§ **Exercise goal**
Write out all the entries word for word, but skip any images.

Saved data entries:
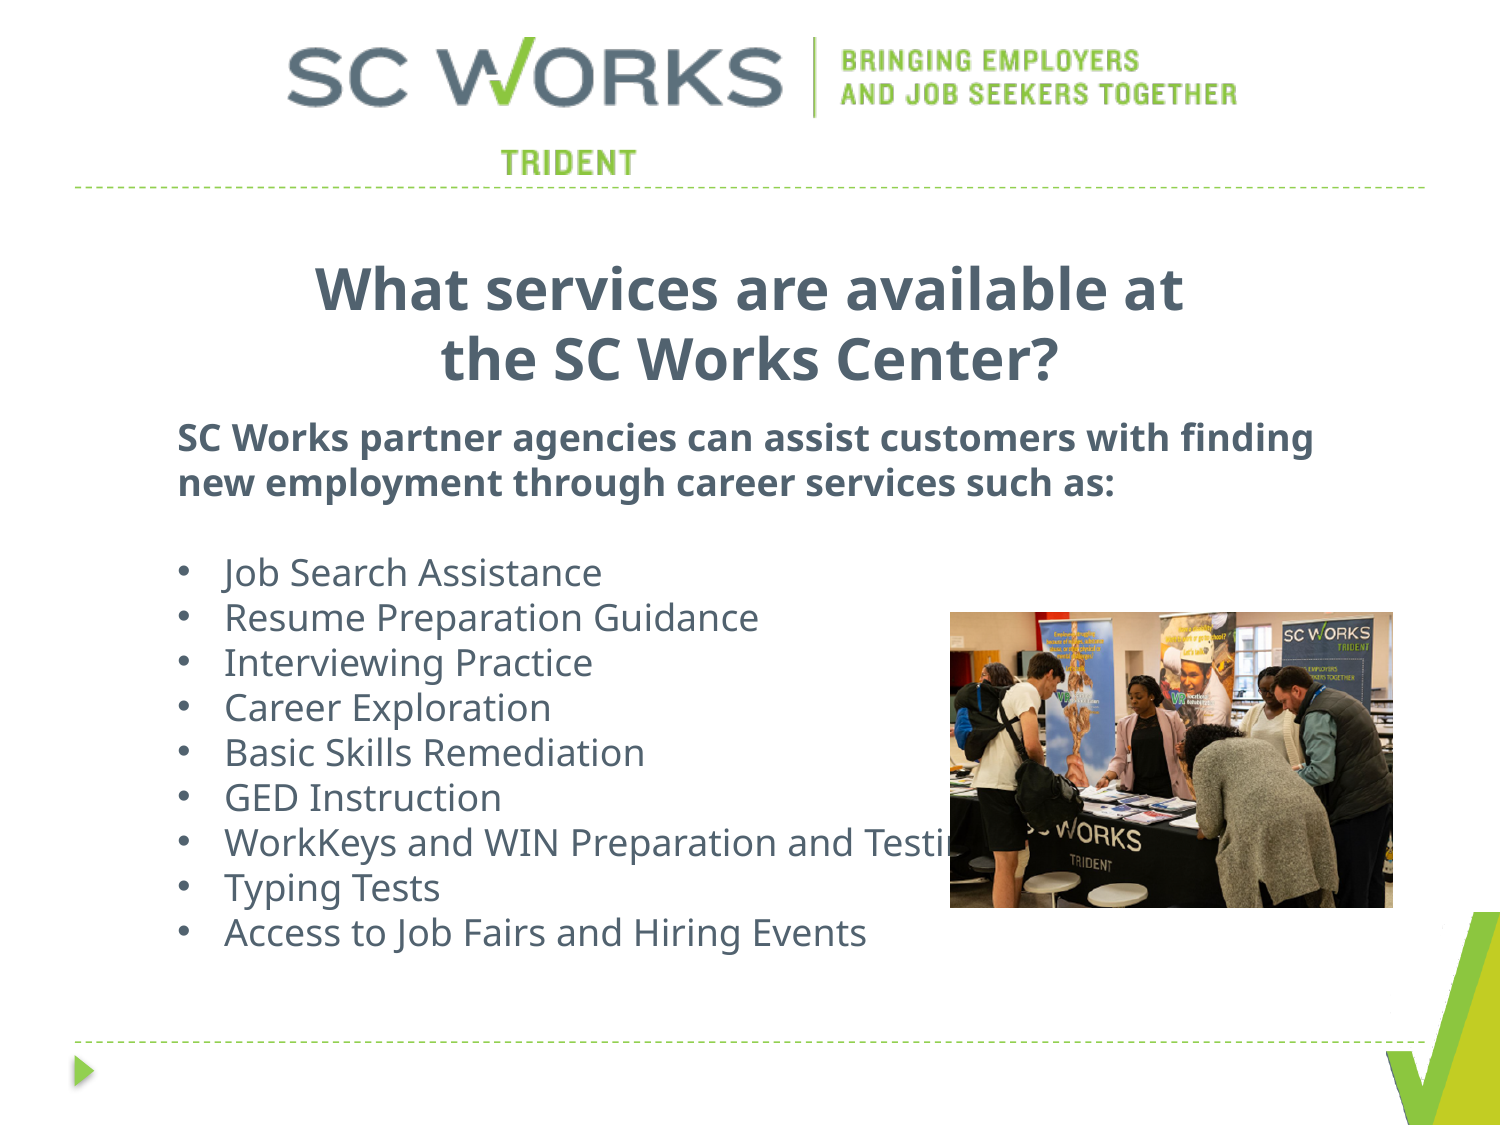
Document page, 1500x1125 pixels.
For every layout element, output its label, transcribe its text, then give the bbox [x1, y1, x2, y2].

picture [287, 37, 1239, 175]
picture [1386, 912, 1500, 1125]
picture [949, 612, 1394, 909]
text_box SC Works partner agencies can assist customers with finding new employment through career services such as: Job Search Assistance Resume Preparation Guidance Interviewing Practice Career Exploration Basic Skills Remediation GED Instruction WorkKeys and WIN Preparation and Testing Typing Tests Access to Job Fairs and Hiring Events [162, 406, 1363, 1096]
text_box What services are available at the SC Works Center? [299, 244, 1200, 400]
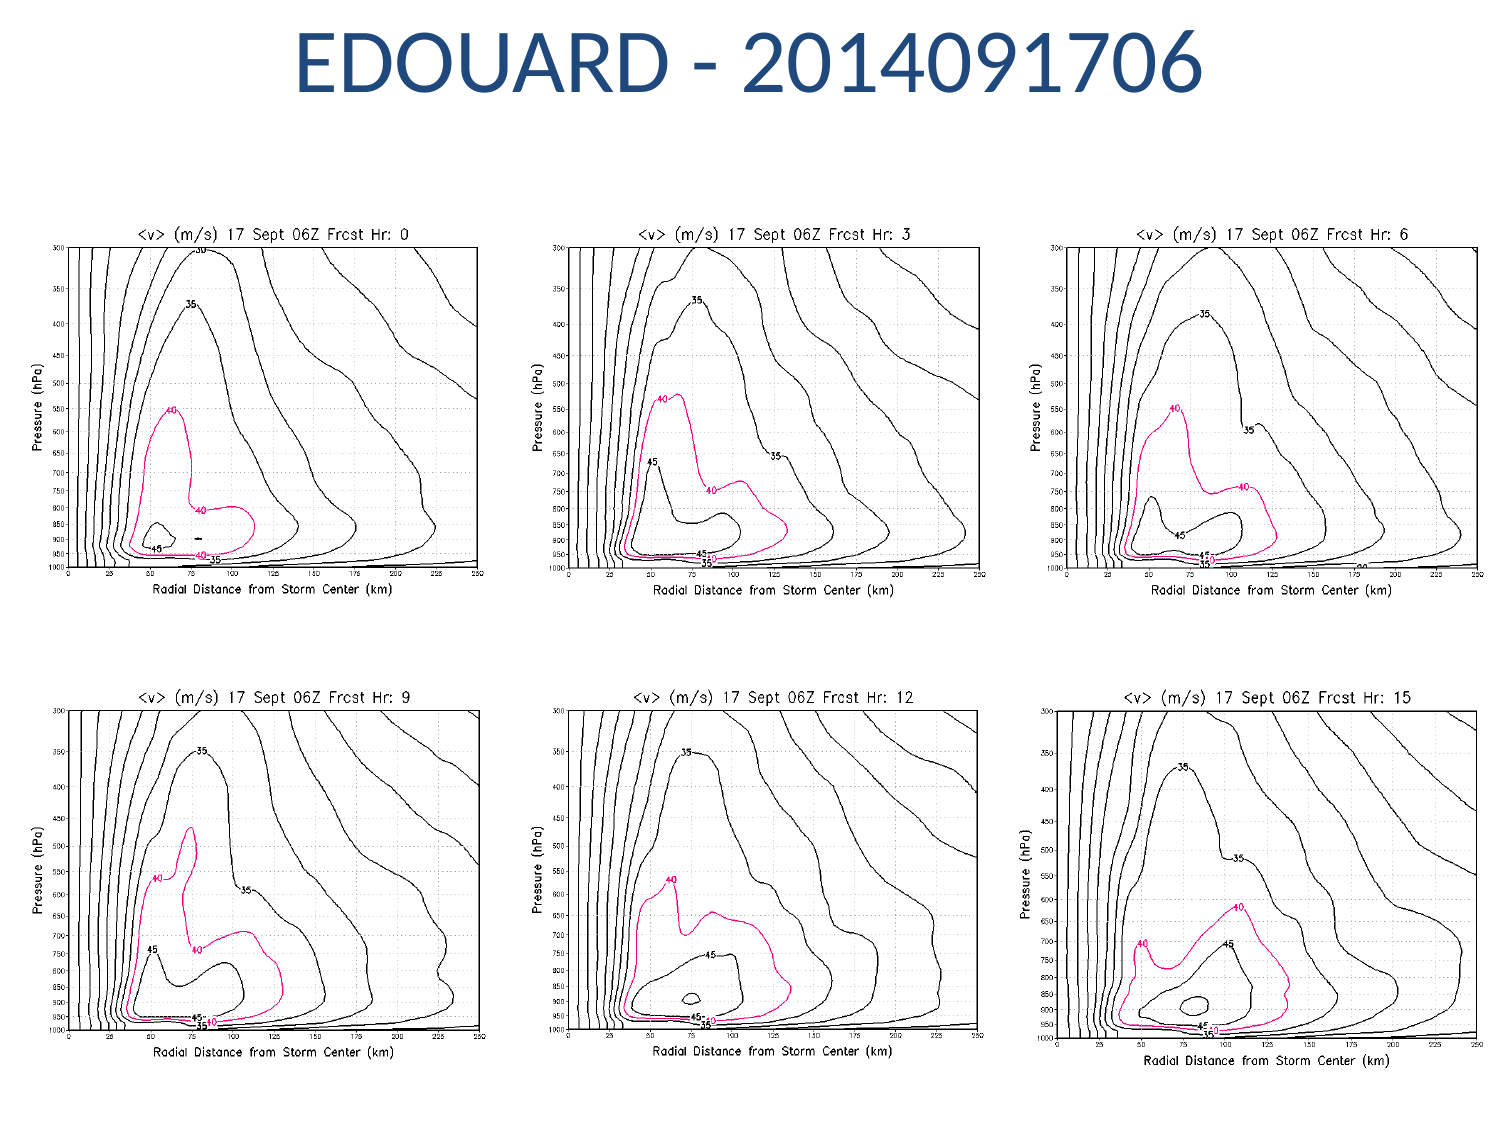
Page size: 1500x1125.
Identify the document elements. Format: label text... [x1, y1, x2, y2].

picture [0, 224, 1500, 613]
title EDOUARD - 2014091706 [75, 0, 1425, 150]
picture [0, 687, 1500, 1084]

§ **Solved exercise**
Document page, 1500x1125 pixels.
For every layout element, output its label, transcribe its text, then give the bbox [x1, y1, x2, y2].

picture [287, 37, 1239, 175]
picture [1386, 912, 1500, 1125]
picture [949, 612, 1394, 909]
text_box SC Works partner agencies can assist customers with finding new employment through career services such as: Job Search Assistance Resume Preparation Guidance Interviewing Practice Career Exploration Basic Skills Remediation GED Instruction WorkKeys and WIN Preparation and Testing Typing Tests Access to Job Fairs and Hiring Events [162, 406, 1363, 1096]
text_box What services are available at the SC Works Center? [299, 244, 1200, 400]
Page size: 1500x1125.
Identify the document elements. Format: label text... [x1, y1, x2, y2].

picture [0, 224, 1500, 613]
title EDOUARD - 2014091706 [75, 0, 1425, 150]
picture [0, 687, 1500, 1084]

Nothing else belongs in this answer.